ASSIGNMENT: Nothing but the records, copied exactly and stripped of pictures, should be in the answer.

SUPPLIED DATA:

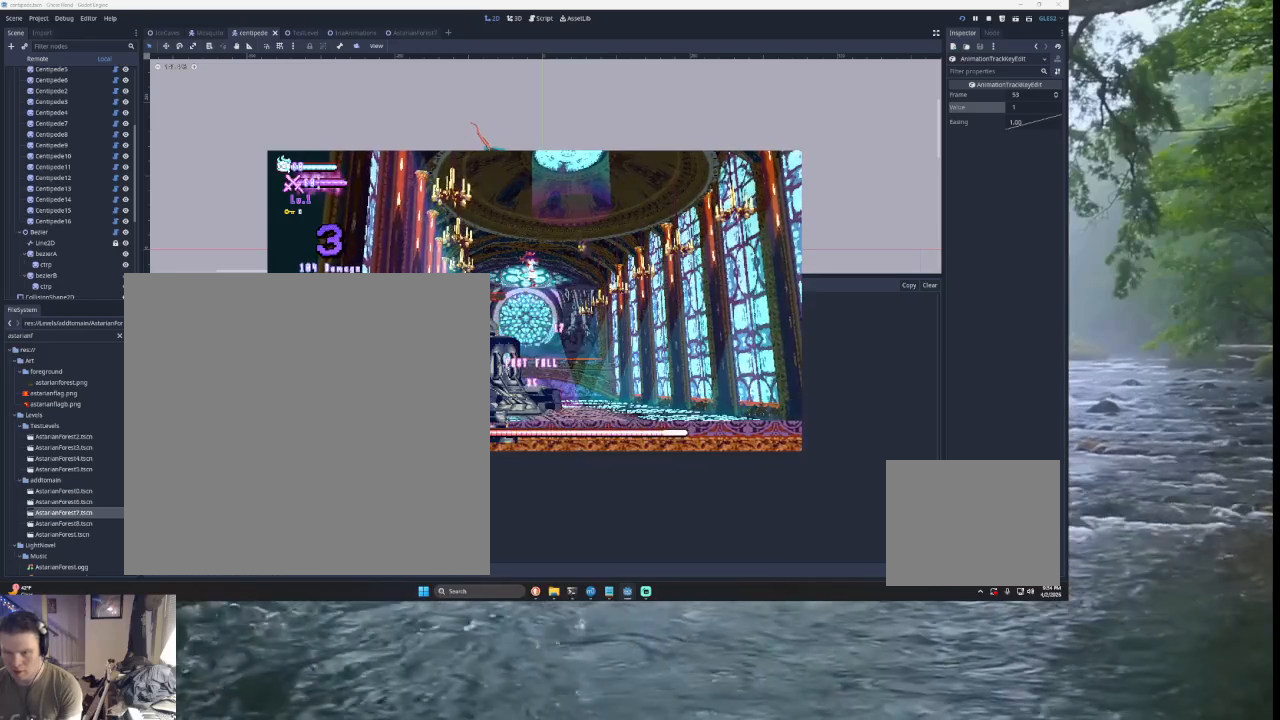
{"buttons": [], "left_stick": "right", "right_stick": "left", "events": [[100, "right_stick", "down"], [133, "left_stick", "down"], [200, "right_stick", "left"], [233, "left_stick", "right"]]}
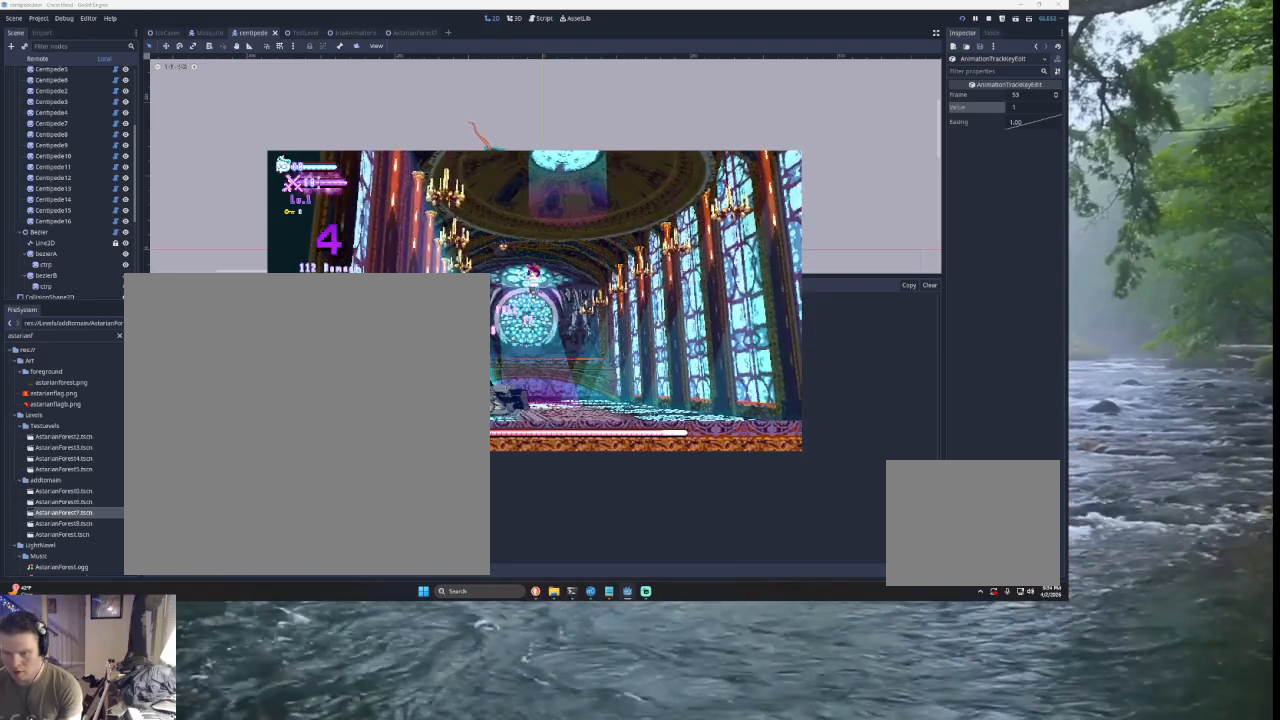
{"buttons": [], "left_stick": "right", "right_stick": "left", "events": [[67, "left_stick", "up-right"], [167, "left_stick", "center"], [200, "SQUARE", "down"], [300, "left_stick", "right"], [333, "SQUARE", "up"]]}
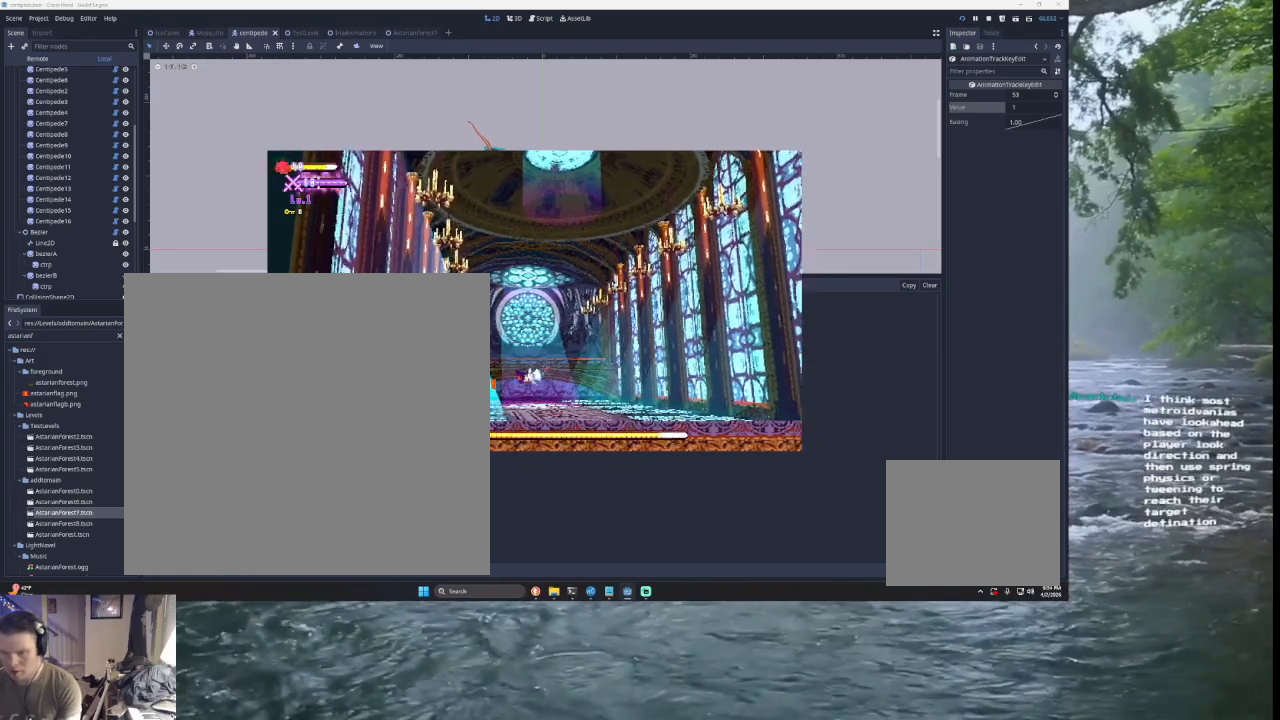
{"buttons": [], "left_stick": "left", "right_stick": "left", "events": [[233, "left_stick", "center"], [467, "left_stick", "left"]]}
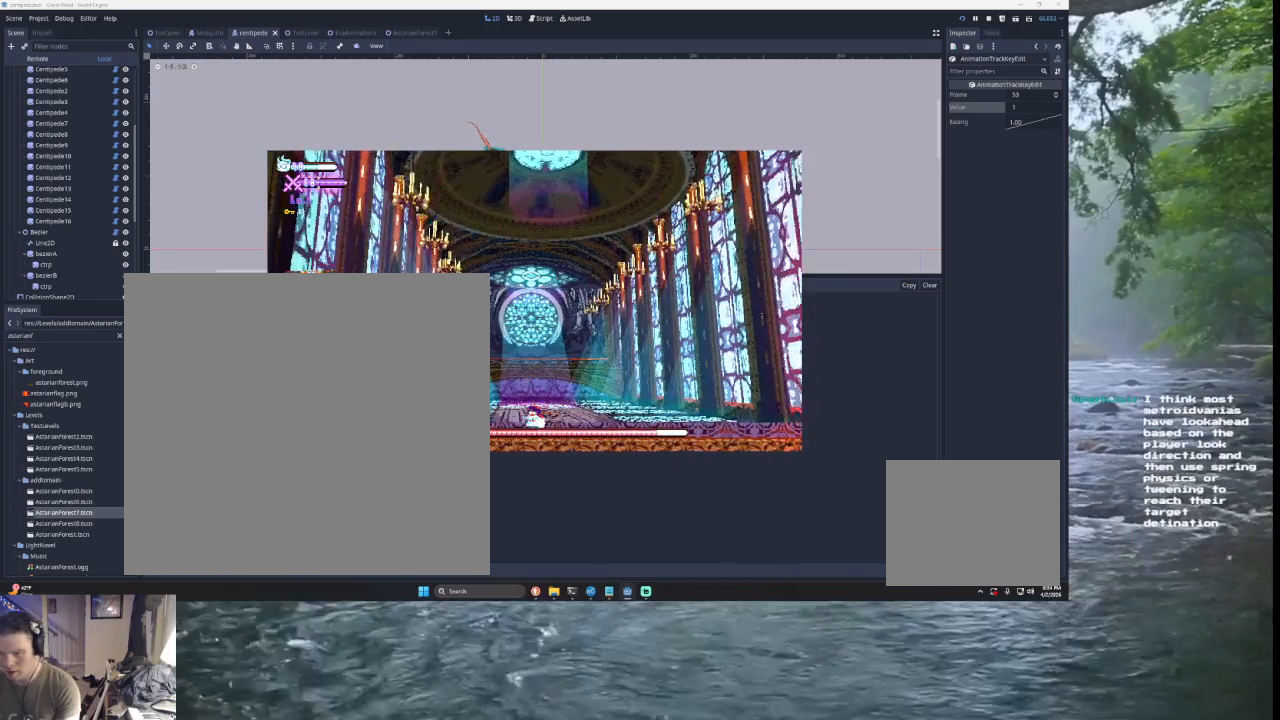
{"buttons": [], "left_stick": "right", "right_stick": "left", "events": [[267, "TRIANGLE", "down"], [300, "left_stick", "center"], [400, "left_stick", "right"], [500, "TRIANGLE", "up"]]}
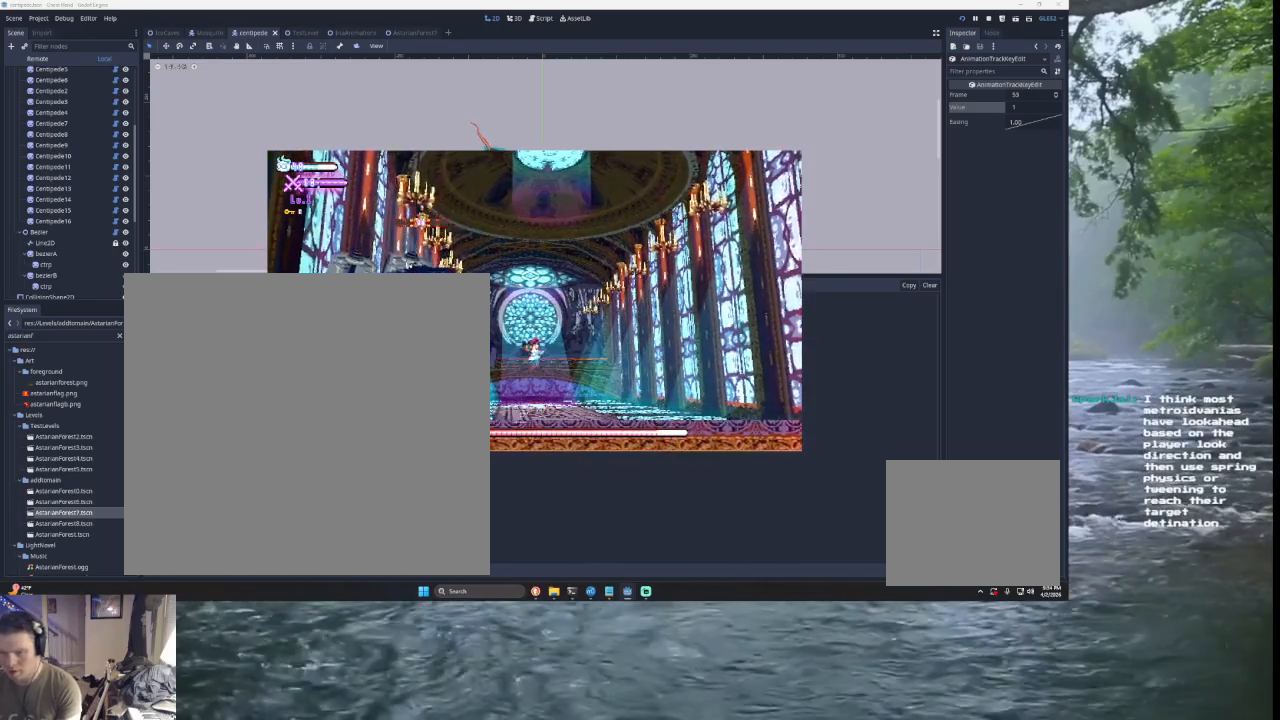
{"buttons": [], "left_stick": "right", "right_stick": "down", "events": [[33, "TRIANGLE", "down"], [300, "TRIANGLE", "up"], [300, "left_stick", "center"], [400, "right_stick", "down"], [500, "left_stick", "right"]]}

ANSWER TO THIS TASK:
{"buttons": [], "left_stick": "right", "right_stick": "left", "events": [[100, "right_stick", "down"], [133, "left_stick", "down"], [200, "right_stick", "left"], [233, "left_stick", "right"]]}
{"buttons": [], "left_stick": "right", "right_stick": "left", "events": [[67, "left_stick", "up-right"], [167, "left_stick", "center"], [200, "SQUARE", "down"], [300, "left_stick", "right"], [333, "SQUARE", "up"]]}
{"buttons": [], "left_stick": "left", "right_stick": "left", "events": [[233, "left_stick", "center"], [467, "left_stick", "left"]]}
{"buttons": [], "left_stick": "right", "right_stick": "left", "events": [[267, "TRIANGLE", "down"], [300, "left_stick", "center"], [400, "left_stick", "right"], [500, "TRIANGLE", "up"]]}
{"buttons": [], "left_stick": "right", "right_stick": "down", "events": [[33, "TRIANGLE", "down"], [300, "TRIANGLE", "up"], [300, "left_stick", "center"], [400, "right_stick", "down"], [500, "left_stick", "right"]]}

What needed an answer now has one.